Using our research to help patients

Clinical translationThe testing of gene therapies in large animals is a necessity in the clinical translation process. Our lab focuses on the treatment of large animal models in order to determine how therapeutics behave both in terms of clinical manifestations as well as distribution in the brain and spinal cord. We have a strong focus on optimizing delivery modalities in order to find methods that are both safe and effective, for study animals as well as future human patients.

Our lab has studied numerous ways to deliver gene therapies for Tay-Sachs disease to the Jacob sheep. While all delivery methods showed improvements in lifespan and clinical manifestations, we saw that delivery directly into the cerebrospinal fluid (CSF) of the animal resulted in the most dramatic improvements. Our lab went on to optimize the technique by which delivery to the CSF would take place. We found that some methods were less than optimal, due to factors such as tissue damage and loss of therapeutic. In collaboration with researchers and surgeons at UMass Chan, our lab developed two separate techniques that safely deliver the requisite payload of therapeutic. The first technique targets the cisterna magna, while the second method combines intrathecal and intrathalamic delivery.

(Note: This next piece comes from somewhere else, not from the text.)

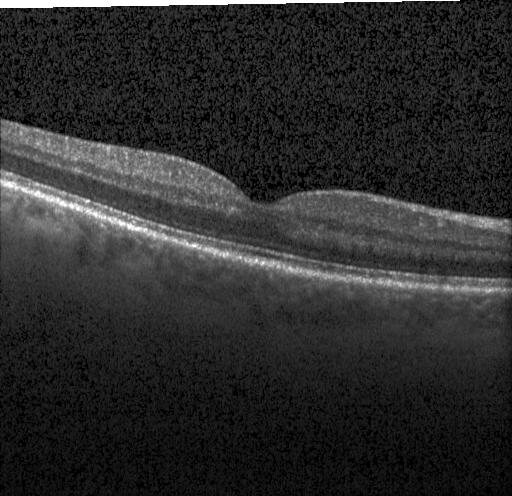 Spectral-domain OCT B-scan: no choroidal neovascularization, diabetic macular edema, or drusen.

As a result of these studies, UMass Chan (specifically in conjunction with the Sena-Esteves lab) launched a first in human, compassionate use trial in a 30-month-old child with TSD (cisterna magna delivery). A second, 7-month-old child was subsequently treated (intrathecal/intrathalamic delivery). Both procedures were well tolerated and the patients continue to be monitored for both adverse and therapeutic effects. This is especially significant in the case of injection into the thalamus, which had never been tried in humans. The gene therapy program for Tay-Sachs has since been licensed by Axovant Gene Therapies, with Phase I/II clinical trials upcoming.